*Task*:
Filter the data for lines with the word "Termite" and copy those lines.

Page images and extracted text
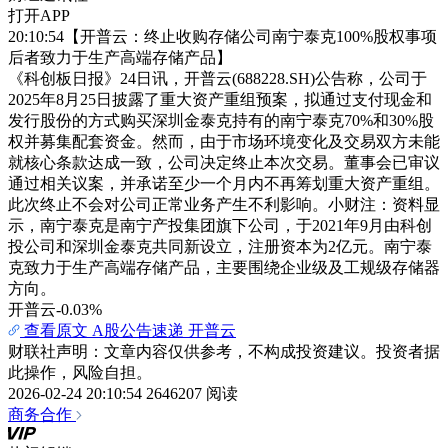
打开APP
20:10:54【开普云：终止收购存储公司南宁泰克100%股权事项
后者致力于生产高端存储产品】
《科创板日报》24日讯，开普云(688228.SH)公告称，公司于
2025年8月25日披露了重大资产重组预案，拟通过支付现金和
发行股份的方式购买深圳金泰克持有的南宁泰克70%和30%股
权并募集配套资金。然而，由于市场环境变化及交易双方未能
就核心条款达成一致，公司决定终止本次交易。董事会已审议
通过相关议案，并承诺至少一个月内不再筹划重大资产重组。
此次终止不会对公司正常业务产生不利影响。小财注：资料显
示，南宁泰克是南宁产投集团旗下公司，于2021年9月由科创
投公司和深圳金泰克共同新设立，注册资本为2亿元。南宁泰
克致力于生产高端存储产品，主要围绕企业级及工规级存储器
方向。
开普云
-0.03%
查看原文
A股公告速递
开普云
财联社声明：文章内容仅供参考，不构成投资建议。投资者据
此操作，风险自担。
2026-02-24 20:10:54
2646207 阅读
商务合作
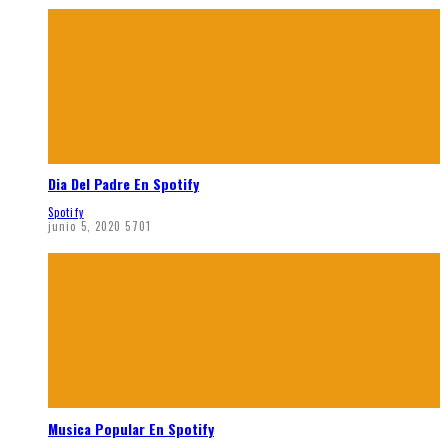
Dia Del Padre En Spotify
Spotify
junio 5, 2020
5701
Musica Popular En Spotify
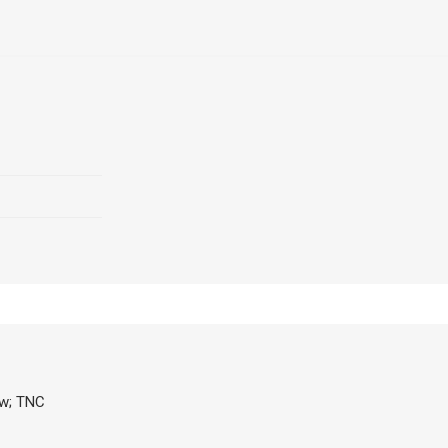
ew; TNC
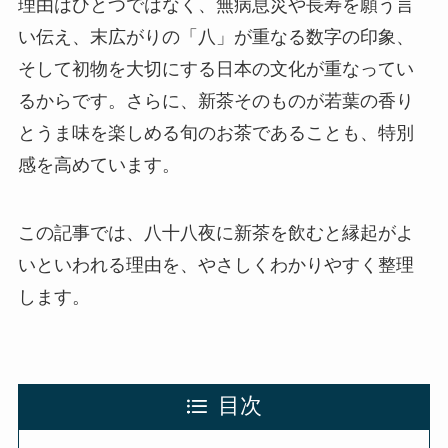
理由はひとつではなく、無病息災や長寿を願う言
い伝え、末広がりの「八」が重なる数字の印象、
そして初物を大切にする日本の文化が重なってい
るからです。さらに、新茶そのものが若葉の香り
とうま味を楽しめる旬のお茶であることも、特別
感を高めています。
この記事では、八十八夜に新茶を飲むと縁起がよ
いといわれる理由を、やさしくわかりやすく整理
します。
目次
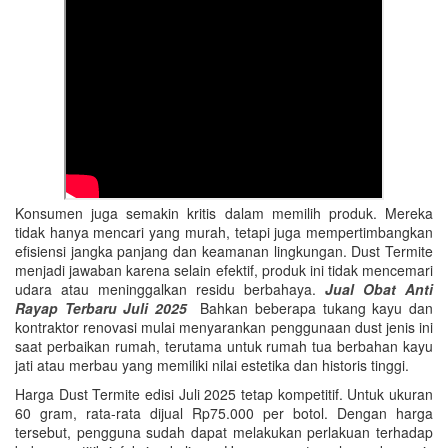
Konsumen juga semakin kritis dalam memilih produk. Mereka
tidak hanya mencari yang murah, tetapi juga mempertimbangkan
efisiensi jangka panjang dan keamanan lingkungan. Dust Termite
menjadi jawaban karena selain efektif, produk ini tidak mencemari
udara atau meninggalkan residu berbahaya.
Jual Obat Anti
Rayap Terbaru Juli 2025
Bahkan beberapa tukang kayu dan
kontraktor renovasi mulai menyarankan penggunaan dust jenis ini
saat perbaikan rumah, terutama untuk rumah tua berbahan kayu
jati atau merbau yang memiliki nilai estetika dan historis tinggi.
Harga Dust Termite edisi Juli 2025 tetap kompetitif. Untuk ukuran
60 gram, rata-rata dijual Rp75.000 per botol. Dengan harga
tersebut, pengguna sudah dapat melakukan perlakuan terhadap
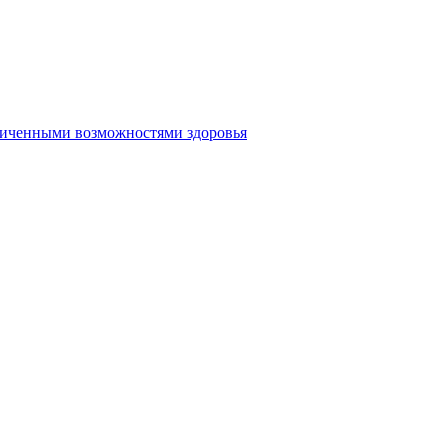
аниченными возможностями здоровья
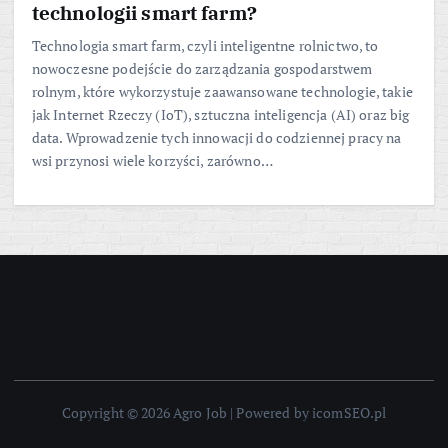
technologii smart farm?
Technologia smart farm, czyli inteligentne rolnictwo, to
nowoczesne podejście do zarządzania gospodarstwem
rolnym, które wykorzystuje zaawansowane technologie, takie
jak Internet Rzeczy (IoT), sztuczna inteligencja (AI) oraz big
data. Wprowadzenie tych innowacji do codziennej pracy na
wsi przynosi wiele korzyści, zarówno…
Copyright © 2026 Agro Job | Powered by icomSEO.pl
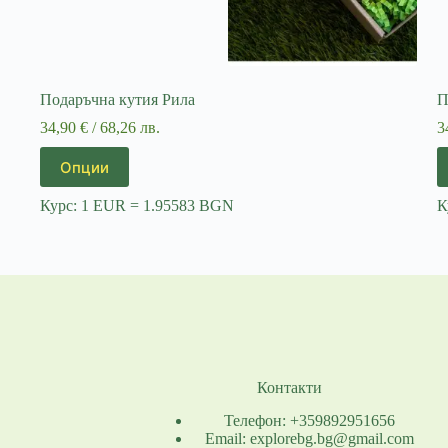
Подаръчна кутия Рила
П
34,90
€
/ 68,26 лв.
3
This
T
Опции
product
p
has
h
Курс: 1 EUR = 1.95583 BGN
К
multiple
m
variants.
va
The
T
options
o
may
m
be
b
chosen
c
on
o
the
t
product
p
Контакти
page
p
Телефон: +359892951656
Email: explorebg.bg@gmail.com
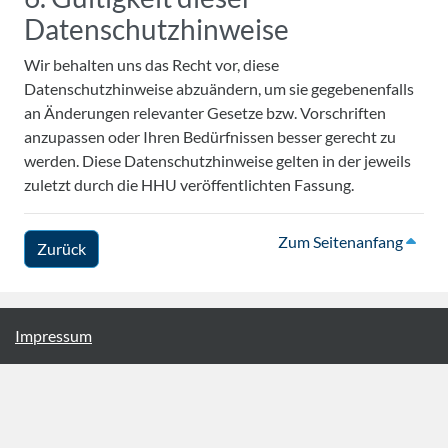
Datenschutzhinweise
Wir behalten uns das Recht vor, diese
Datenschutzhinweise abzuändern, um sie gegebenenfalls
an Änderungen relevanter Gesetze bzw. Vorschriften
anzupassen oder Ihren Bedürfnissen besser gerecht zu
werden. Diese Datenschutzhinweise gelten in der jeweils
zuletzt durch die HHU veröffentlichten Fassung.
Zum Seitenanfang
Zurück
Impressum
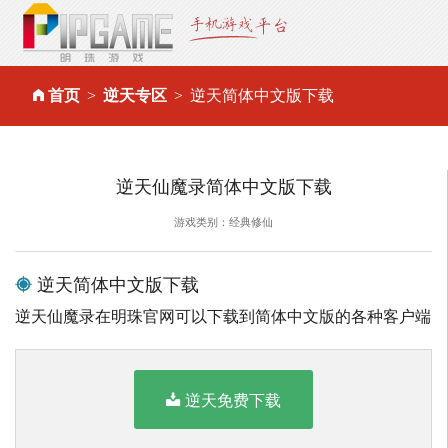
首页
逆天专区
逆天简体中文版下载
逆天仙魔录简体中文版下载
游戏类别：经典修仙
逆天简体中文版下载
逆天仙魔录在明珠官网可以下载到简体中文版的各种客户端
逆天免费下载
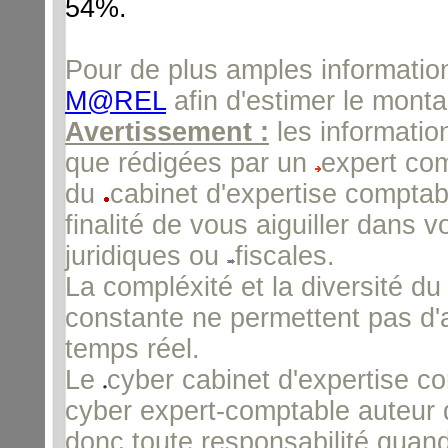
54%.
Pour de plus amples informatio
M@REL
afin d'estimer le montan
Avertissement :
les informatio
que rédigées par un
expert com
du
cabinet d'expertise comptab
finalité de vous aiguiller dans 
juridiques ou
fiscales.
La compléxité et la diversité du
constante ne permettent pas d'a
temps réel.
Le
cyber cabinet d'expertise c
cyber expert-comptable auteur d
donc toute responsabilité quand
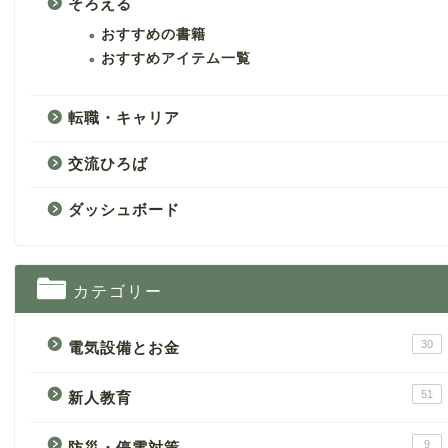
そろえる
おすすめの書籍
おすすめアイテム一覧
転職・キャリア
交流ひろば
ダッシュボード
カテゴリー
30
電気設備とお金
51
新人教育
9
防災・停電対策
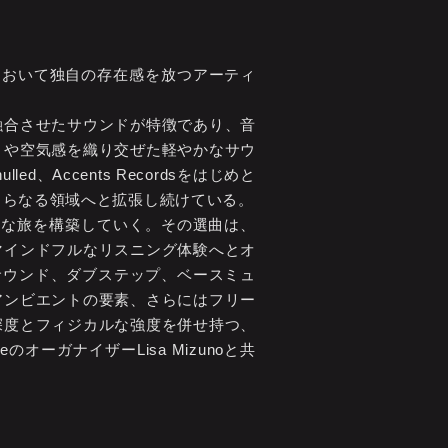
トにおいて独自の存在感を放つアーティ
融合させたサウンドが特徴であり、音
きや空気感を織り交ぜた軽やかなサウ
、Accents Recordsをはじめと
さらなる領域へと拡張し続けている。
的な旅を構築していく。その選曲は、
マインドフルなリスニング体験へとオ
サウンド、ダブステップ、ベースミュ
アンビエントの要素、さらにはフリー
深度とフィジカルな強度を併せ持つ、
のオーガナイザーLisa Mizunoと共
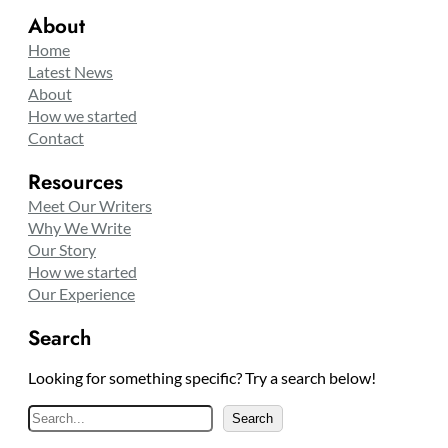
About
Home
Latest News
About
How we started
Contact
Resources
Meet Our Writers
Why We Write
Our Story
How we started
Our Experience
Search
Looking for something specific? Try a search below!
S
Search
e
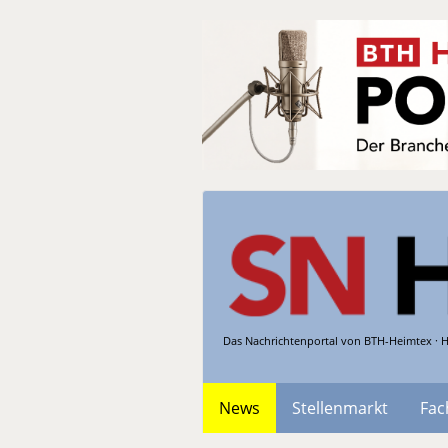
Das Nachrichtenportal von BTH-Heimtex · H
News
Stellenmarkt
Fac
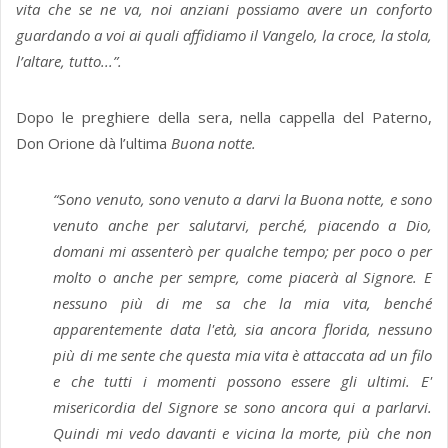
vita che se ne va, noi anziani possiamo avere un conforto
guardando a voi ai quali affidiamo il Vangelo, la croce, la stola,
l’altare, tutto...”.
Dopo le preghiere della sera, nella cappella del Paterno,
Don Orione dà l’ultima
Buona notte.
“Sono venuto, sono venuto a darvi la Buona notte, e sono
venuto anche per salutarvi, perché, piacendo a Dio,
domani mi assenterò per qualche tempo; per poco o per
molto o anche per sempre, come piacerà al Signore. E
nessuno più di me sa che la mia vita, benché
apparentemente data l'età, sia ancora florida, nessuno
più di me sente che questa mia vita è attaccata ad un filo
e che tutti i momenti possono essere gli ultimi. E'
misericordia del Signore se sono ancora qui a parlarvi.
Quindi mi vedo davanti e vicina la morte, più che non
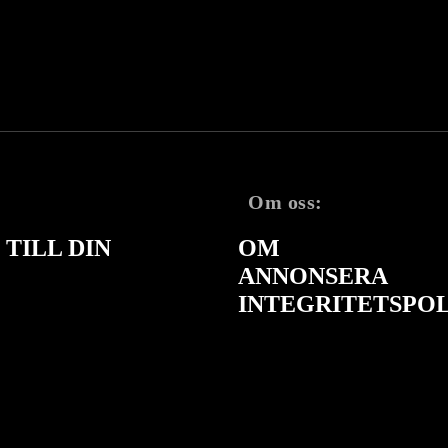
Om oss:
TILL DIN
OM
ANNONSERA
INTEGRITETSPO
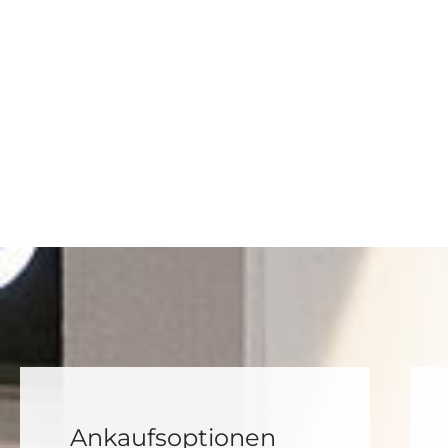
Ankaufs­optionen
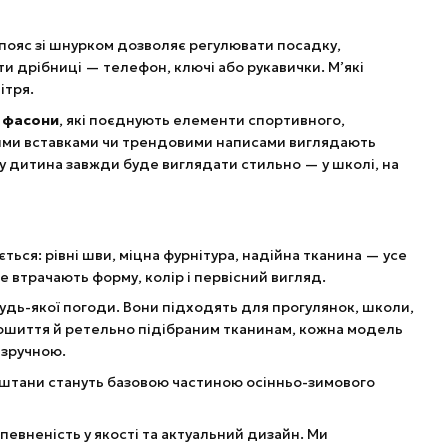
пояс зі шнурком дозволяє регулювати посадку,
и дрібниці — телефон, ключі або рукавички. М’які
ітря.
 фасони
, які поєднують елементи спортивного,
ими вставками чи трендовими написами виглядають
у дитина завжди буде виглядати стильно — у школі, на
ться: рівні шви, міцна фурнітура, надійна тканина — усе
е втрачають форму, колір і первісний вигляд.
удь-якої погоди. Вони підходять для прогулянок, школи,
пошиття й ретельно підібраним тканинам, кожна модель
 зручною.
кі штани стануть базовою частиною осінньо-зимового
впевненість у якості та актуальний дизайн. Ми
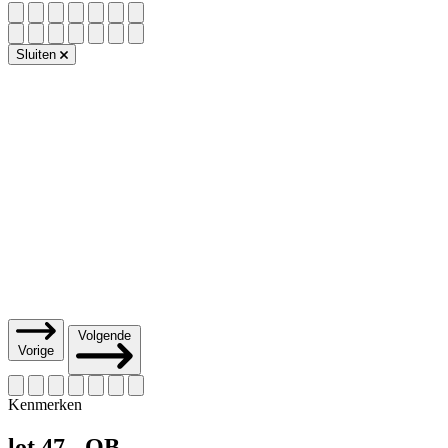
Sluiten
Volgende
Vorige
Kenmerken
lot 47 - OB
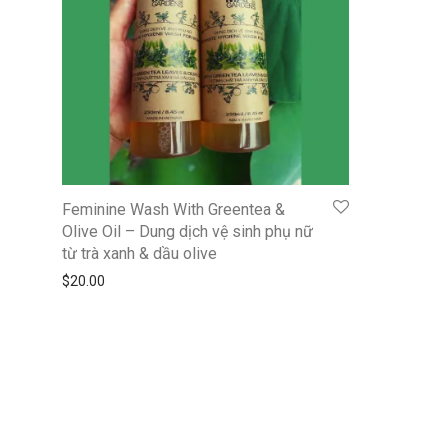
Feminine Wash With Greentea &
Olive Oil – Dung dịch vệ sinh phụ nữ
từ trà xanh & dầu olive
$
20.00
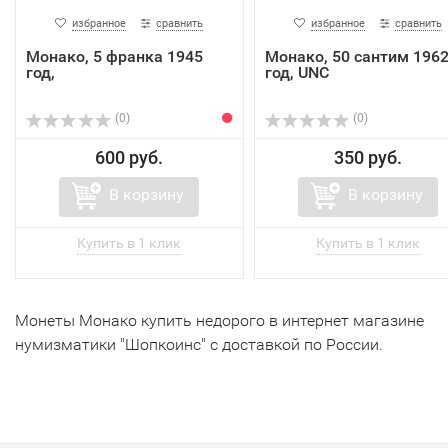
избранное
сравнить
избранное
сравнить
Монако, 5 франка 1945
Монако, 50 сантим 196
год,
год, UNC
(0)
(0)
600 руб.
350 руб.
В корзину
В корзину
Монеты Монако купить недорого в интернет магазине
нумизматики "Шопкоинс" с доставкой по России.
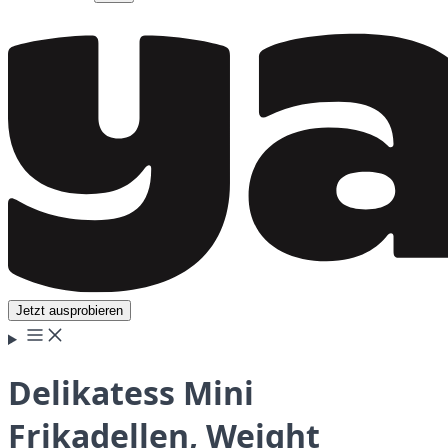
Jetzt ausprobieren
Delikatess Mini
Frikadellen, Weight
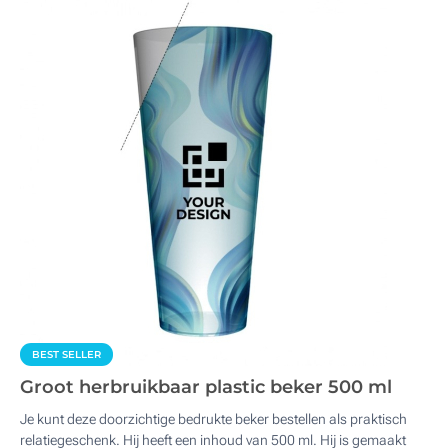
BEST SELLER
Groot herbruikbaar plastic beker 500 ml
Je kunt deze doorzichtige bedrukte beker bestellen als praktisch
relatiegeschenk. Hij heeft een inhoud van 500 ml. Hij is gemaakt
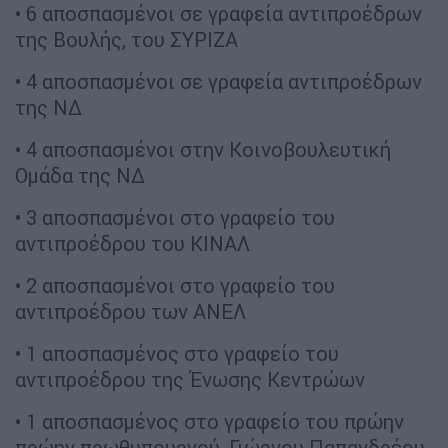
• 6 αποσπασμένοι σε γραφεία αντιπροέδρων
της Βουλής, του ΣΥΡΙΖΑ
• 4 αποσπασμένοι σε γραφεία αντιπροέδρων
της ΝΔ
• 4 αποσπασμένοι στην Κοινοβουλευτική
Ομάδα της ΝΔ
• 3 αποσπασμένοι στο γραφείο του
αντιπροέδρου του ΚΙΝΑΛ
• 2 αποσπασμένοι στο γραφείο του
αντιπροέδρου των ΑΝΕΛ
• 1 αποσπασμένος στο γραφείο του
αντιπροέδρου της Ένωσης Κεντρώων
• 1 αποσπασμένος στο γραφείο του πρώην
πρώην πρωθυπουργού, Γιώργου Παπανδρέου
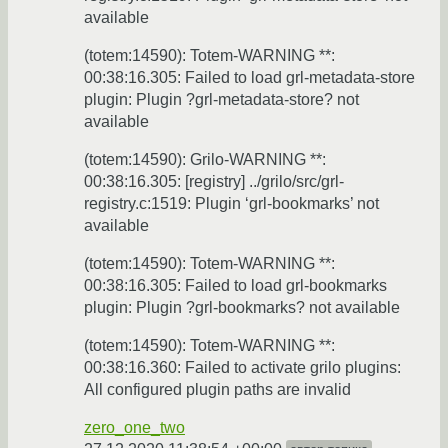
available
(totem:14590): Totem-WARNING **:
00:38:16.305: Failed to load grl-metadata-store
plugin: Plugin ?grl-metadata-store? not
available
(totem:14590): Grilo-WARNING **:
00:38:16.305: [registry] ../grilo/src/grl-
registry.c:1519: Plugin ‘grl-bookmarks’ not
available
(totem:14590): Totem-WARNING **:
00:38:16.305: Failed to load grl-bookmarks
plugin: Plugin ?grl-bookmarks? not available
(totem:14590): Totem-WARNING **:
00:38:16.360: Failed to activate grilo plugins:
All configured plugin paths are invalid
zero_one_two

*Exercise result*:
efisiensi jangka panjang dan keamanan lingkungan. Dust Termite
Harga Dust Termite edisi Juli 2025 tetap kompetitif. Untuk ukuran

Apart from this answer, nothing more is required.